Quick Answer: According to the director, Brian O'Malley, Six is the devil. Inspired by an Irish Catholic upbringing, O'Malley presents a version of the devil who is, oddly, the hero of the film in that he punishes the wicked and spares those who do right. The film takes place in a version of a small town intended to represent purgatory, where only those souls Six is determined to take with him to hell exist. There, they can showcase whether or not they deserve Six's wrath.

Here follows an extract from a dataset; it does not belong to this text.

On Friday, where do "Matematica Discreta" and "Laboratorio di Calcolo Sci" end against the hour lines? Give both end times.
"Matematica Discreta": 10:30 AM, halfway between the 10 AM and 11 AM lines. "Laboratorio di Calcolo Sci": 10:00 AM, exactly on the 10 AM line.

Brian O’Malley’s artistic and dark Let Us Prey (2014) travels into a world where evil seems to guide the decisions of all its inhabitants. The number of players is small, but each is laden with their own guilt and desires, all darkened by a seemingly unstoppable rage. At the center of these angry people is Six (Liam Cunningham), a man named in accordance with the prison cell he occupies. Six sits, quietly, striking matches and moving his hands, seemingly able to control the thoughts and behaviors of those around him. He forces people to witness atrocities from their pasts, develops their inner rage, and puppeteers them into acting on their most heinous impulses. Six utters biblical jargon and speaks in platitudes as the souls around him are, one by one, brought into the darkness.


Liam Cunningham as Six

The question that is never fully answered is, why does Six have these powers? Who exactly is he supposed to be? Assuming he is the devil is the right thing to do, but the how and why which support that assumption are what makes Six, and Let Us Prey, most interesting.

The town of Inveree, in which Let Us Prey takes place, is empty. Nobody answers their phones outside of the main cast. Nobody sees or reacts to any of the villainous things taking place during the film. The supermarket, the pub, the gas station -- they’re all empty. The police officers’ uniforms are stark and vague, with no designation or identification on them. And a whole group of murderers and abusers are gathered in a single location on the same night.  All these facts are clues hinting the audience that the small town of Inveree is not quite right; at least, something peculiar is going on here. According to director Brian O’Malley, this is because the film takes place in purgatory, and Six is Lucifer, ushering the souls of the damned into the underworld as they commit one final atrocity worthy of their fates.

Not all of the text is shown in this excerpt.